コンタクトをしなければ、色しか分からないくらい目が悪い私が、初めてメガネをかけたのは、小学3年生だった。保健室で行われた視力検査で、ランドルト環の開いている向きをすべて逆に答え、眼科に行くよう指示されたのだ(途中で「右はこっちで、左はこっちだよ」と看護師に言われたことまで覚えている)。

眼科医から言われた忘れられないひとこと

母に連れられて訪れた眼科では、再度視力検査が行われた。機械を覗きこみ、くっきり見えたりぼやけたりする気球の絵を見ていれば、数値で視力が分かるらしく、私が左右を間違えているわけではなく視力が悪いということが、証明された。その後いくつかの検査を経て、最後に眼科医からの問診を受けることになった。

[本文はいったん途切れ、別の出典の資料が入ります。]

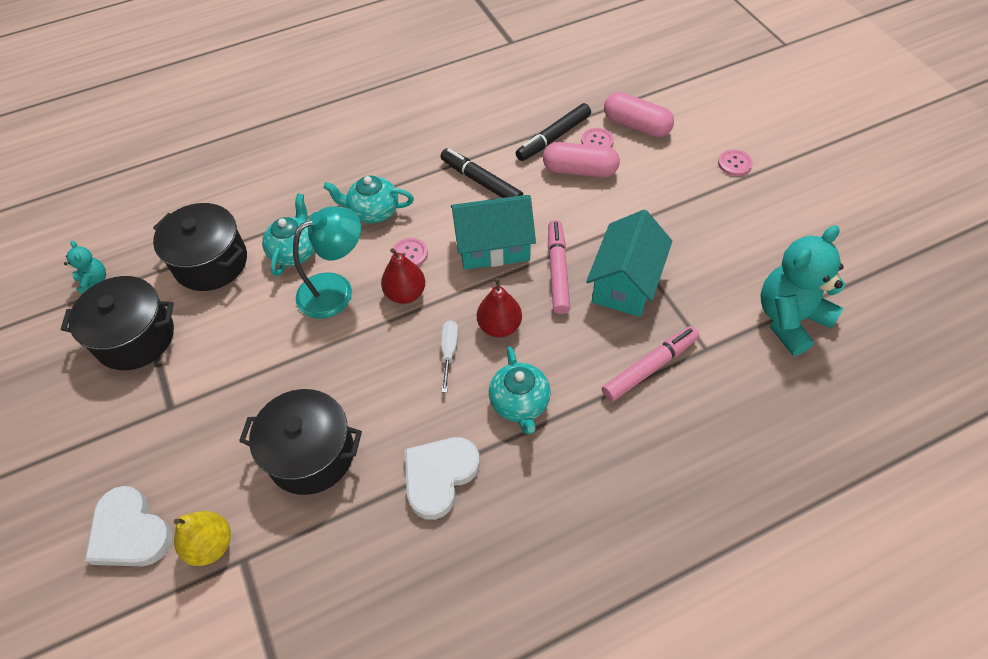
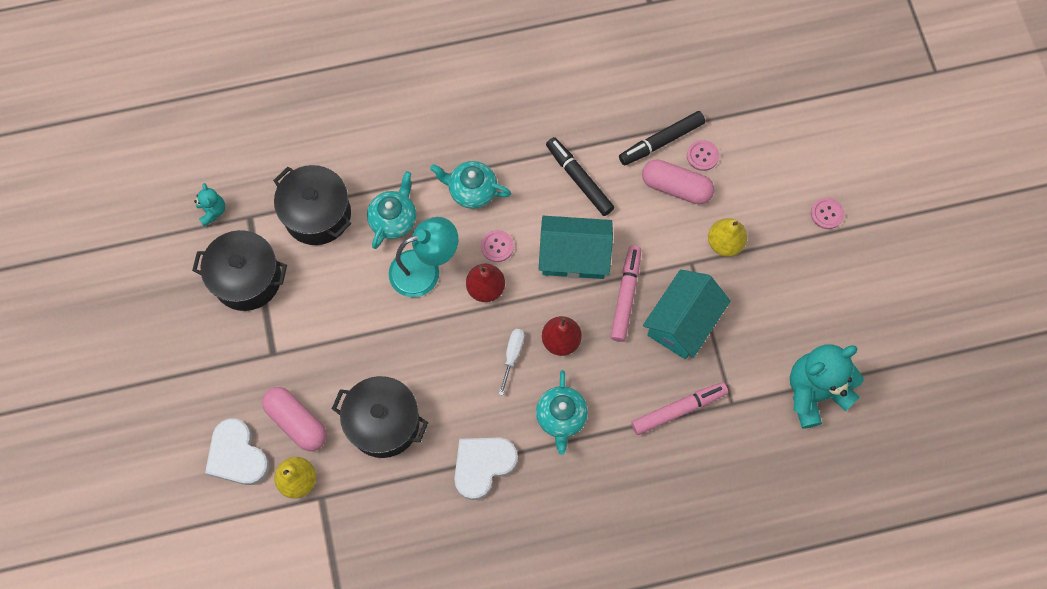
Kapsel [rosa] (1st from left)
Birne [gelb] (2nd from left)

眼科医は中年の男性だった。顔はよく覚えていないが(目が悪かったからかもしれない)、朗らかな様子だった。私とその医師が向かい合い、母は私の左斜め後ろに座っていた。
メガネを作りましょう、などと言いながら、医師は急に、私の母に「お母さんは目が悪いですか」と聞き、母は「はい、コンタクトをしています」と答えた。世間話のようなトーンだった。
それを聞いた医師は、合点したようにこう言ったのだ。

「それでしたら、遺伝ですね。目の形がお母さんそっくりです」

そうですかね、なんて母は笑っていたが、私はこのひとことが今でも忘れられない。
大げさに言うと、何もかも救われた感じがした。私の目が悪いのは遺伝なんだ、と当時の私は衝撃を覚えた。その発想はなかった。

自分が感じていた責任の無用さ

小学生だった私は、幼いながらに「目が悪くなった責任」を感じていたのかもしれなかった。机に向かう姿勢が悪いと目が悪くなるとか、テレビに近づいて見てはいけないとか、さまざまな場面で言われてきた。私は目を酷使してきたつもりはなかったが、このような注意は例にもれず再三受けていた。
暗いところで本を読んだこともある、ブルーベリーは苦手、心当たりは十分にあった。

「遺伝ですね」のひとことは、私のこれらの罪の意識を、一瞬で軽くしてくれた。しかも母の目を精密に調べるわけでもなく、ただ「目の形がそっくり」という理由だけで。たしかに、私は目だけでなく、顔全部が母と瓜二つではあるが。その医師の朗らかさと相まって、私が感じていた責任のようなものの無用さが濃く浮かび上がった気がした。
「ああ、これは私の生活習慣などという些末なものではどうにもならない、遺伝という、過去から脈々と受け継がれてきた真理なのだ」と思えた。

このひとことで感じたことを、私は今日まで上手く使えてきたように思う。常に自分以外に罪をなすりつけているのは成長に繋がらないが、どうしても無理だったときや心が弱ったときに、最後の逃げ道として「私のせいだけではないかもしれない」と思えることは、私のセーフティーネットになっている。そして、そう思うときにいつも、明るい「遺伝ですね」という医師の声を思い出す。このひとことのおかげで、私は明るく楽観的になれた。

思いがけず誰かを救う言葉を、私も囁きたい

あのときの医師は、「遺伝ですね」のひとことが、まさか誰かの心を救っているとは、思いもしていないに違いない。まずはここにお礼を述べ、いつかは私も誰かの支えとなれるひとことを、何気ない場面で伝えられたらと思う。頑張ることはもちろん大事だけど、疲れたら肩の力を抜いて。いつも笑顔でいれば大丈夫。どうしても苦手なことがあるなら、それは遺伝じゃない?社会人になった今だからこそ、必要な人に届くよう囁きたい。